Data items:
========

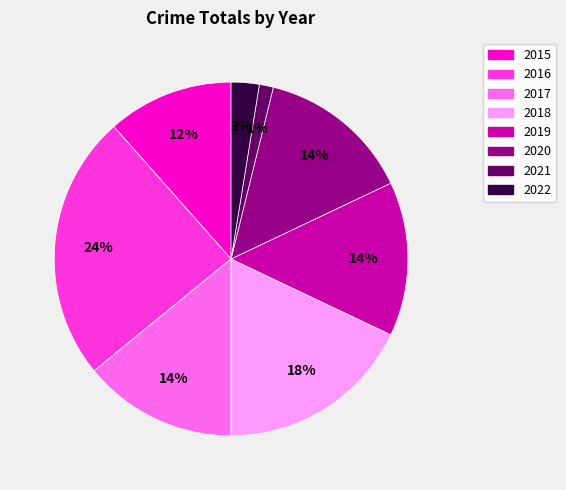

Which slice is the largest?

2016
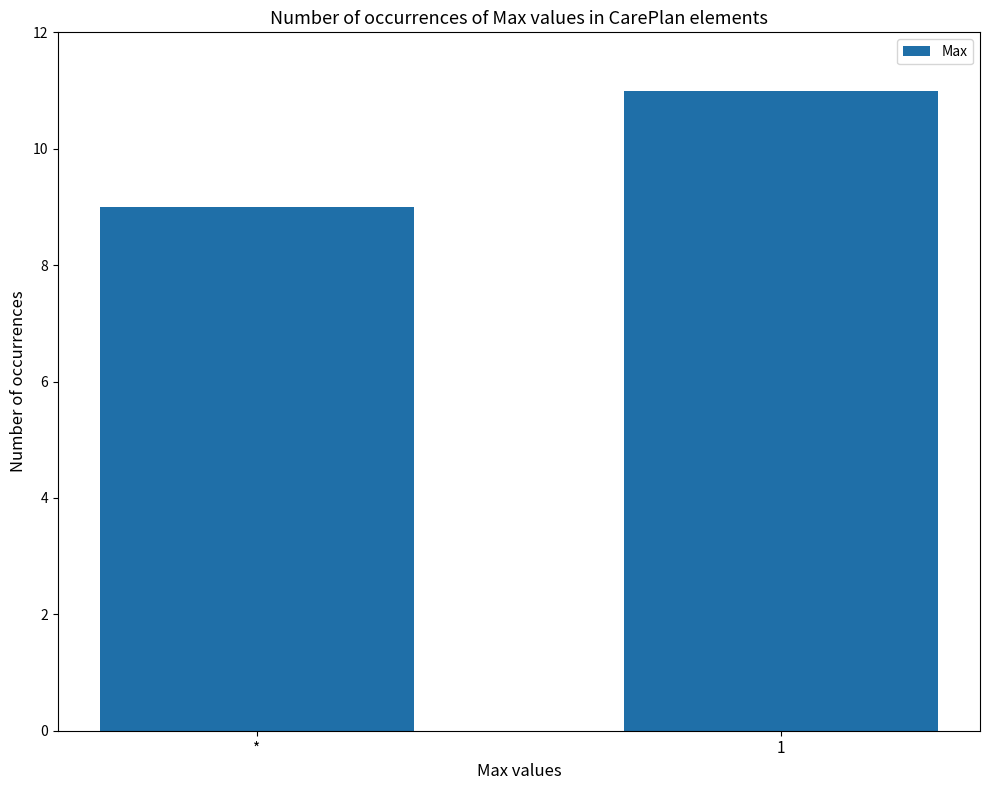

Which category has the lowest value across all series?

*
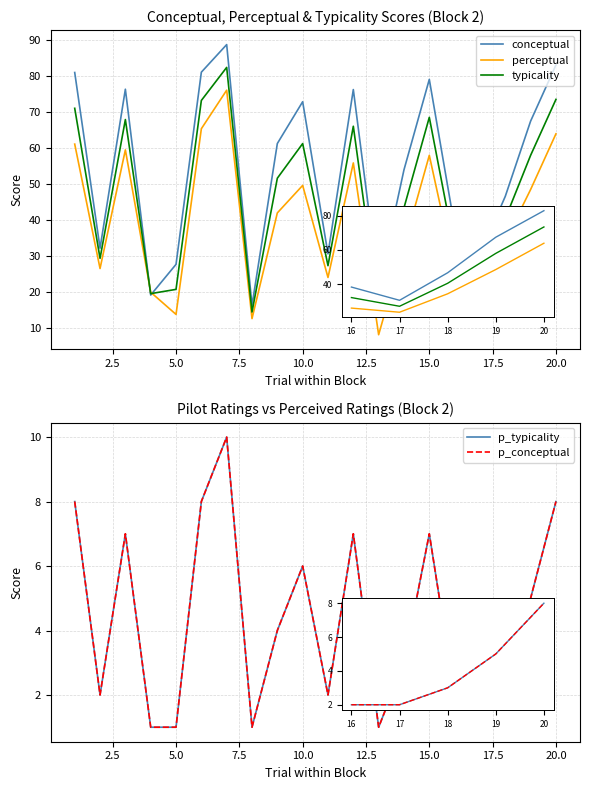

What is the difference between the maximum and minimum values in the conceptual series?

72.4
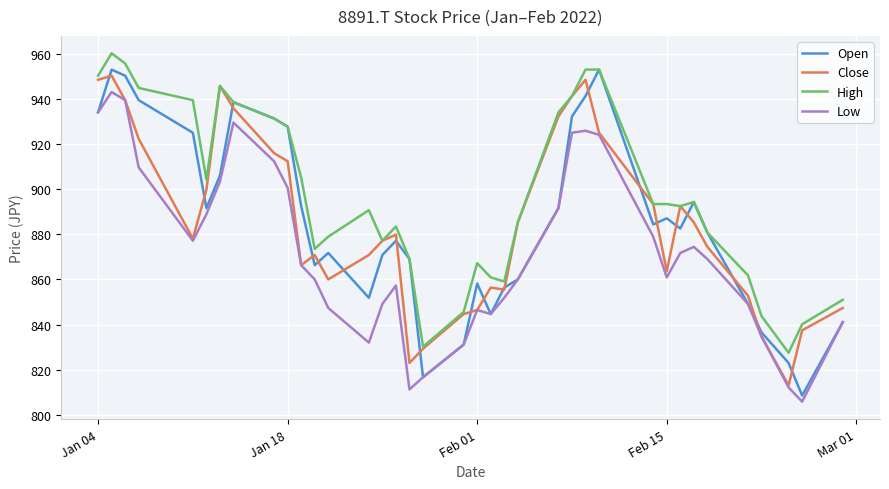

True or false: High and Low intersect in this chart.

False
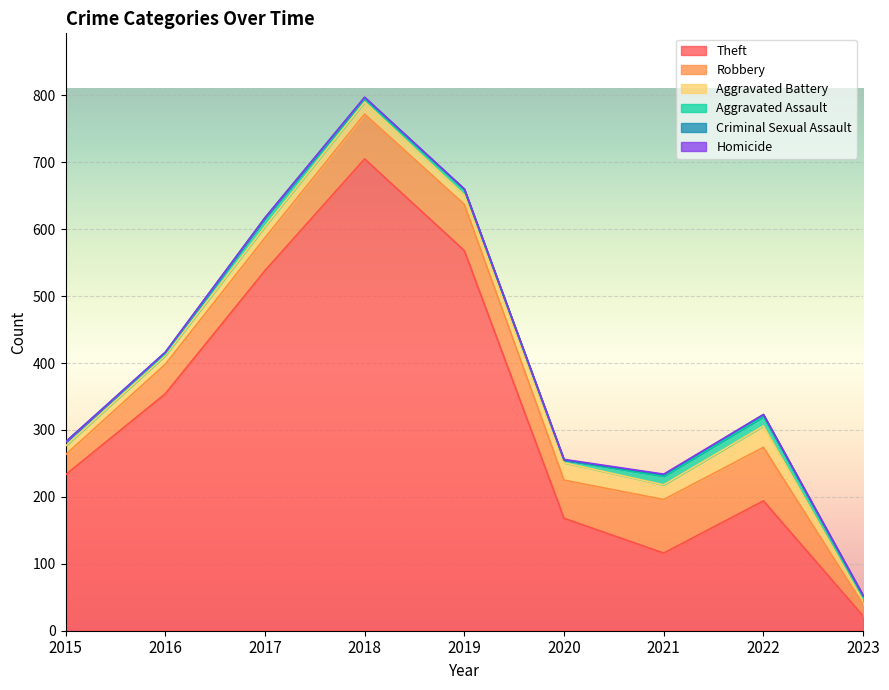

What are all the series names shown in the legend?

Theft, Robbery, Aggravated Battery, Aggravated Assault, Criminal Sexual Assault, Homicide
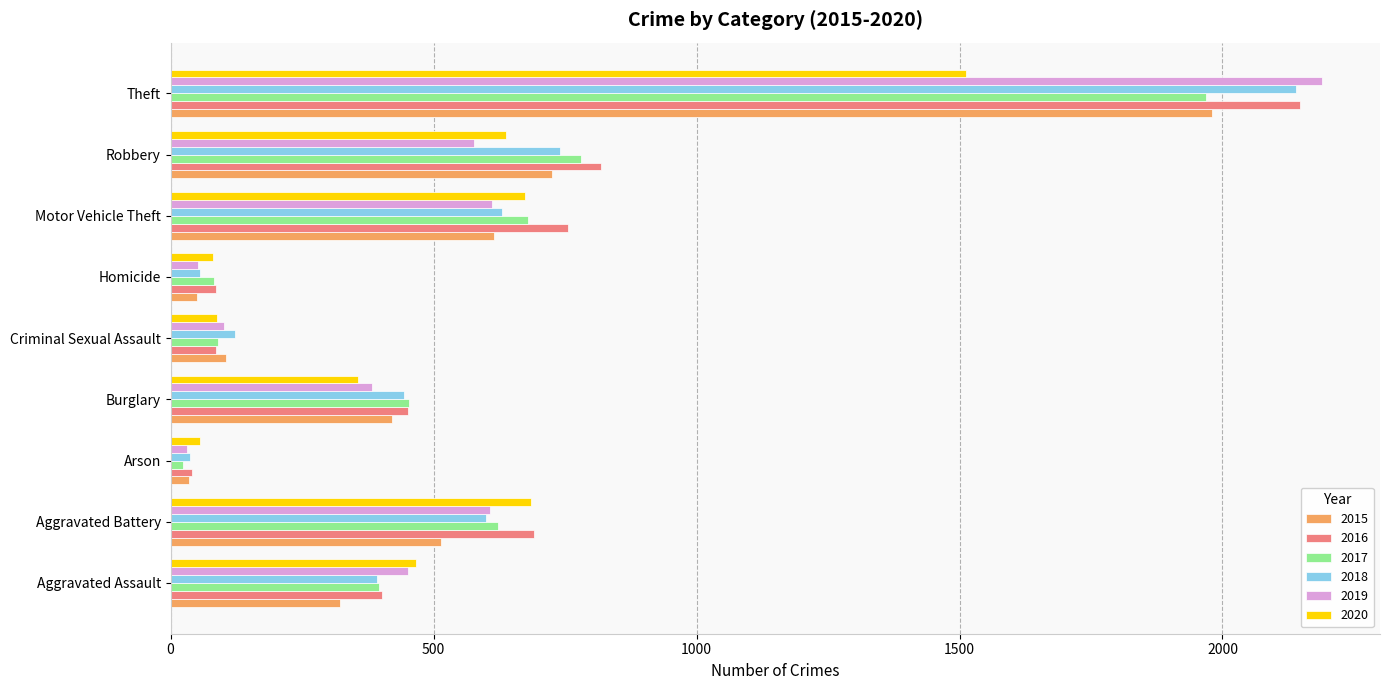

Which series has the largest range (max minus min)?

2019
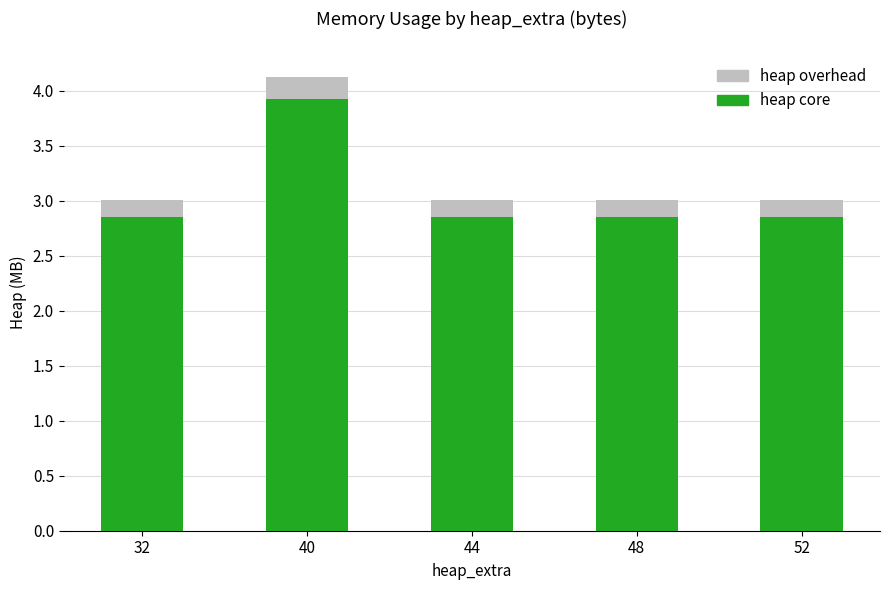

Count the heap core values in the range 2 to 3.

4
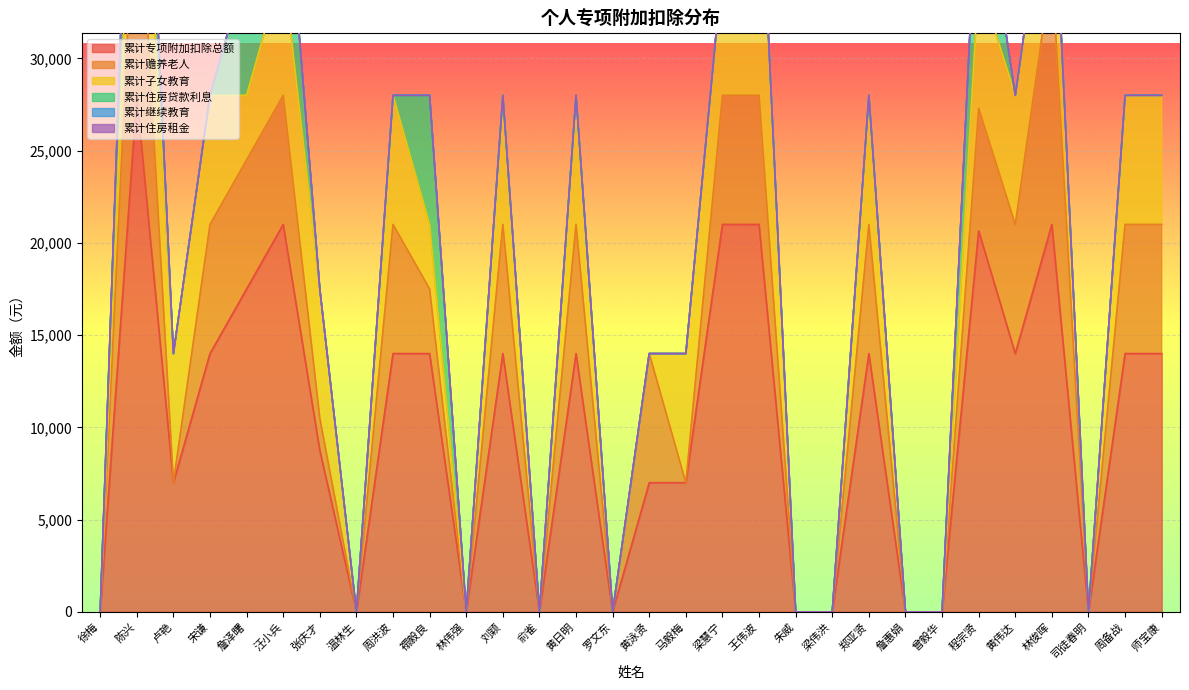

What is the maximum value for 累计专项附加扣除总额?

28000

========

§ Task to carry out:
Which lines in the listing above contain the word "What"? Show each of them in full, and treat uppercase and lowercase as different.

§ Task output:
What is the difference between the maximum and minimum values in the conceptual series?
What are all the series names shown in the legend?
What is the maximum value for 累计专项附加扣除总额?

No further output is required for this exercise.